I guess what I'm hoping for is a eureka moment where it all comes together and I take off. I like to set my goals to unreachable. As far as progression goes it feels to me that if I got my next goal too easily then I didn't reach for enough. It's basically a progression thing. I'm happy if I fall just short of where I wanted as long as I'm ahead of where I was before. The crossover turns are something that I didn't get in either lesson I took so I'm looking forward to trying it.

One thing I'm still wondering about is waxing a new sintered base. There seems to be dissenting opinions on it. It holds more wax so I can wax less? It needs more wax so I need to wax more? What happens on a dry base? Do I just lose speed? That might be optimal if I'm not risking damage to the board for the first day or two on gentle groomers. I'll probably take along a wax kit.


----------



## linvillegorge (Jul 6, 2009)

One other piece of advice...

I would recommend setting your own peronal goes as far as your progression goes. I wouldn't worry about comparing your skills to those of the people in your group.
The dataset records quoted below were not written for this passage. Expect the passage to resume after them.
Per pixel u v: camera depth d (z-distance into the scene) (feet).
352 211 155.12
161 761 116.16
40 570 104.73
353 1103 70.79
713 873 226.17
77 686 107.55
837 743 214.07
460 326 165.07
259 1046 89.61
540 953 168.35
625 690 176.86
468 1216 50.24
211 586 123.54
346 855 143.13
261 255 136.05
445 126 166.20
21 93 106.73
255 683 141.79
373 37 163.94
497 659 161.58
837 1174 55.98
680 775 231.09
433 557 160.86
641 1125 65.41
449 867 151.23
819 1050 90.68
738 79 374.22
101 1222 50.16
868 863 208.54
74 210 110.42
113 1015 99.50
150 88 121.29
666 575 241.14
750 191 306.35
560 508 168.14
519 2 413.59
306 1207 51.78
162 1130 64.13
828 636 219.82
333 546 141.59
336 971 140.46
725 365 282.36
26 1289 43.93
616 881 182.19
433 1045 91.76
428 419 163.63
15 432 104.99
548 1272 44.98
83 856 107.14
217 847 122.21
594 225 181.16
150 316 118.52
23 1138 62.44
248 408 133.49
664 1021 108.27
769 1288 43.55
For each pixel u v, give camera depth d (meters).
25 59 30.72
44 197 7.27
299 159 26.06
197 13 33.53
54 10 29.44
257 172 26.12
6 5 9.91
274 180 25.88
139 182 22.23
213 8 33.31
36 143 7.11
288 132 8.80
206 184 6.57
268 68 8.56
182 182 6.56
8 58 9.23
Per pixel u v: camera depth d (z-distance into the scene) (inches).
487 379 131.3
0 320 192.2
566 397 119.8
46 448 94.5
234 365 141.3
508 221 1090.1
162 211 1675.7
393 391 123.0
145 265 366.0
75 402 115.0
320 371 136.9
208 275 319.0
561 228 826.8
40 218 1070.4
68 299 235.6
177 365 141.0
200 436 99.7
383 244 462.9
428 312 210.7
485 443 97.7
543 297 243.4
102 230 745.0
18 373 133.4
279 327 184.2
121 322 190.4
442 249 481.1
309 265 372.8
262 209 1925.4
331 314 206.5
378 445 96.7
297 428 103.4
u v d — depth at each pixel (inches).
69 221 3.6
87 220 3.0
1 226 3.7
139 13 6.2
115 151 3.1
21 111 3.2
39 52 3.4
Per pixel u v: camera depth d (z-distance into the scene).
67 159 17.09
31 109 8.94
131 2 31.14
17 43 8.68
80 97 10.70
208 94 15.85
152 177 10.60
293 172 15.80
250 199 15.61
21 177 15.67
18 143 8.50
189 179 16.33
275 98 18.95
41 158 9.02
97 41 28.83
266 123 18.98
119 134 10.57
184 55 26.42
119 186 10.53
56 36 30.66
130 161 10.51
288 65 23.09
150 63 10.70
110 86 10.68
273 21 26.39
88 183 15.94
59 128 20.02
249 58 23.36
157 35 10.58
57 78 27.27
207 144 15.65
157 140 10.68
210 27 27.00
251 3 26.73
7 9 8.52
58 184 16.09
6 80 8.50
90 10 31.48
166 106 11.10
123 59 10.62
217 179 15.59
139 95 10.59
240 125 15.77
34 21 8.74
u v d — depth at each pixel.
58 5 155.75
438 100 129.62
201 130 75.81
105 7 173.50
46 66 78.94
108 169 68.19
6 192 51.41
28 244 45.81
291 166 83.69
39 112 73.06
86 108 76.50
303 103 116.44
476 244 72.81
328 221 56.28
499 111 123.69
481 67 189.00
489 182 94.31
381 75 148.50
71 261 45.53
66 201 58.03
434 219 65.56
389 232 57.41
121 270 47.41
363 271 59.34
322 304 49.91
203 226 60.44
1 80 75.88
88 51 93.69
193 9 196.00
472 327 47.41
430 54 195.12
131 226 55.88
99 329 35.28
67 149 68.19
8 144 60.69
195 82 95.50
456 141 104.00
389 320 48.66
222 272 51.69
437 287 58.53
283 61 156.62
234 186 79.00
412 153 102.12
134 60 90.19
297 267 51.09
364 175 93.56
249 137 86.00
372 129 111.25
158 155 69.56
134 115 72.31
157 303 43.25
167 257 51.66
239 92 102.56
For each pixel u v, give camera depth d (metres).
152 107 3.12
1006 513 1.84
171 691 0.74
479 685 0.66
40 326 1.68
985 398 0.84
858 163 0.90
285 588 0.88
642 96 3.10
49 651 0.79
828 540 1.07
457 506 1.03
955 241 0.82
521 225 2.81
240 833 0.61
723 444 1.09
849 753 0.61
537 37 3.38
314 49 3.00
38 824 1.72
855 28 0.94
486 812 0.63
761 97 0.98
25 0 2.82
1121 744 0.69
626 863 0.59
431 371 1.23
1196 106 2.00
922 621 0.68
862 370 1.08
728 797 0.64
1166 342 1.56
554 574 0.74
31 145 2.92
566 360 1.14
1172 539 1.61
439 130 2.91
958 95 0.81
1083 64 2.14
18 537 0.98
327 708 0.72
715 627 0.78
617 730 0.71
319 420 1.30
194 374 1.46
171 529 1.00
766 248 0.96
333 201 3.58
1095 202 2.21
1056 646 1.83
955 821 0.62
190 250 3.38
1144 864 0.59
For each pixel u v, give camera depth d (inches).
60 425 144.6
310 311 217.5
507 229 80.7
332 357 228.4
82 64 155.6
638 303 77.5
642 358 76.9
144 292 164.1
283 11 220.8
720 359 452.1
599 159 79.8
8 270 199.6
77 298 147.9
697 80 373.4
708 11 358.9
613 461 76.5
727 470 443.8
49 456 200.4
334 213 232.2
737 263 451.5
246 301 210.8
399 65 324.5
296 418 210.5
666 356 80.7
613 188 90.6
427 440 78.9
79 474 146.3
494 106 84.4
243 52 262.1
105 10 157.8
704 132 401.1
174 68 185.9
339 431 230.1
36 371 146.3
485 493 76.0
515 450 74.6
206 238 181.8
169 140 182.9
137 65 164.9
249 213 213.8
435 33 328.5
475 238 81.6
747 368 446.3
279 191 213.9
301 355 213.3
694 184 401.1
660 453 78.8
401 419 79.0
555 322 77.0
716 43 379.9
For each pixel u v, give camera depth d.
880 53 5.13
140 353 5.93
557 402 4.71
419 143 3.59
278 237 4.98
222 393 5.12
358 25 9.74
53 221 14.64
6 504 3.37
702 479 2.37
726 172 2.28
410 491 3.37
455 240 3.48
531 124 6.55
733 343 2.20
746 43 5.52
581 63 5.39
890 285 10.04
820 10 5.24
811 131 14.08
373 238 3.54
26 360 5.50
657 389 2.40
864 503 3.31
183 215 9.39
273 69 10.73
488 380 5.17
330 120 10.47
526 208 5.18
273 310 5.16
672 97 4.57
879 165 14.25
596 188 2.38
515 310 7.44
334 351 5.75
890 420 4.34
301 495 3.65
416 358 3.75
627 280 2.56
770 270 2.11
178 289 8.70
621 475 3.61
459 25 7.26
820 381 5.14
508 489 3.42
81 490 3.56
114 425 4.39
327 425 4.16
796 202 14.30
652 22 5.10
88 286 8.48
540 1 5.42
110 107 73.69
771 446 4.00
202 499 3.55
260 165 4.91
Plus, don't worry about "beating" anyone. One of the biggest tips I picked up in the lesson I took was that speed didn't equate to skill. Just because you're riding fast doesn't mean you're riding well. The first thing the instructor did was have me slow down and really work on my technique. A couple of days of doing that and that's when I was able to start really progressing. You gotta get that technique down before you worry about speed.

Here's why I say this...

My riding buddies have been riding for about 15 years and average about 30 days a year on the snow. On the other hand, I've been riding 2 years and have a total of about 40 days on the snow. I'm just now getting to where I can keep up with them on blue runs and they still smoke me on blacks. It took them time to get to where they are and it'll take me (and you) time to catch up. Don't worry about it; you'll get there!


----------



## TomNZ (Aug 10, 2009)

Kinthur said:


> One thing I'm still wondering about is waxing a new sintered base. There seems to be dissenting opinions on it. It holds more wax so I can wax less? It needs more wax so I need to wax more? What happens on a dry base? Do I just lose speed? That might be optimal if I'm not risking damage to the board for the first day or two on gentle groomers. I'll probably take along a wax kit.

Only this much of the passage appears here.